Back in 2017, I had written an article to answer the question “Is a charge eligible for expungement if it was dismissed following a deferred disposition?”
In that article I laid out the controlling case law and determined that, at that time, the answer was ‘No‘.
However, a law passed by the General Assembly during the 1st 2020 Special Session has changed this answer somewhat.
The bill, which I have written about in regards to other important changes it made, was H.B. 5062, and, among other things, it added § 19.2-298.02 to the Code of Virginia. Subsection D of this statute addresses a way that a charge, which was resolved by a deferred disposition, might be made eligible for expungement. The relevant section reads:
§ 19.2-298.02. Deferred disposition in a criminal case.
D. Upon agreement of all parties, a charge that is dismissed pursuant to this section may be considered as otherwise dismissed for purposes of expungement of police and court records in accordance with § 19.2-392.2, and such agreement of all parties and expungement eligibility shall be indicated in the final disposition order.
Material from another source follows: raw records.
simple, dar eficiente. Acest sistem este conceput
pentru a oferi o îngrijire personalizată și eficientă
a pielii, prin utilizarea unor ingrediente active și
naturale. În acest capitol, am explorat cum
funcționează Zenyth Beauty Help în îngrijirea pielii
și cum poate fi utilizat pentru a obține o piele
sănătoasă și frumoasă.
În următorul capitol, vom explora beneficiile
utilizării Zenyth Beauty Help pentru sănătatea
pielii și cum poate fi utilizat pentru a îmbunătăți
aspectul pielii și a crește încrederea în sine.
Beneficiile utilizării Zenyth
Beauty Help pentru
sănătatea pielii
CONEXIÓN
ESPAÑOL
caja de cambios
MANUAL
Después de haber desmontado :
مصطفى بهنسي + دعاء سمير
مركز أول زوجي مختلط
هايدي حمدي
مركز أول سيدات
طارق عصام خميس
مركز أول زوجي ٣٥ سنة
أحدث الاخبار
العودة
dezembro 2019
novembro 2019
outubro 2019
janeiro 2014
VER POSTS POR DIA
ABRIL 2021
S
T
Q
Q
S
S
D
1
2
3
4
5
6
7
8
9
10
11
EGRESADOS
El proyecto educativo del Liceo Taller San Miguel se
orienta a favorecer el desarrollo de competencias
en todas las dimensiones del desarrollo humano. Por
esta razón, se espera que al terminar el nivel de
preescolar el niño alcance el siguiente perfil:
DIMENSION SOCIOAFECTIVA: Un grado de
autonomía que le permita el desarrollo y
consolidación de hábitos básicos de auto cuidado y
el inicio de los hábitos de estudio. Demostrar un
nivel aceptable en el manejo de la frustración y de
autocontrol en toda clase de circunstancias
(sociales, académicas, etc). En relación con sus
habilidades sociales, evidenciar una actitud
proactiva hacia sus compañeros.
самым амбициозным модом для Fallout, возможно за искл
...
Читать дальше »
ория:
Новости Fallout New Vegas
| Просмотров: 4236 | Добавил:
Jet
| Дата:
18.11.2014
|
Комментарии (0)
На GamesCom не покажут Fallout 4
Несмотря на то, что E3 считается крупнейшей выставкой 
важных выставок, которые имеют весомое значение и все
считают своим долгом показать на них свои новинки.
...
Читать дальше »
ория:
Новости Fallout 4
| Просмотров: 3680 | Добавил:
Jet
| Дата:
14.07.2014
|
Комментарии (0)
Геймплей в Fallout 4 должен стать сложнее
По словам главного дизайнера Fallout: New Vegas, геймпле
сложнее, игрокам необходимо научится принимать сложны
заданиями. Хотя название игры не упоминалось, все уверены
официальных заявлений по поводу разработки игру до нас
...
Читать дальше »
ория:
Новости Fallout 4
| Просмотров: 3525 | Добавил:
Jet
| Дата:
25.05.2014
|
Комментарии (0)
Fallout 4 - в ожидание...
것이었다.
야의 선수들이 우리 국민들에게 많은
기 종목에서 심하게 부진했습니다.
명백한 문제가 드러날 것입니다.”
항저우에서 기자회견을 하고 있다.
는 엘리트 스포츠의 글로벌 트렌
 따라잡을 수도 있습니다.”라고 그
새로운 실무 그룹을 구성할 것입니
The key takeaways from this subsection are:
- It is not retroactive;
- It requires the agreement of both the defendant and the Commonwealth Attorney; and
- It requires that the eligibility and the agreement of the parties be made a part of the final disposition order in the case.
In the past, deferred disposition cases have frequently been dismissed after the deferral period without the defendant or defense attorney being required to appear (so long as all conditions have been met successfully). However, going forward, if the Commonwealth Attorney has agreed to make the charge eligible for expungement, it may be in the best interest of the defendant to arrange for the defense attorney to appear on the return date to ensure that the appropriate language is included in the final dismissal order.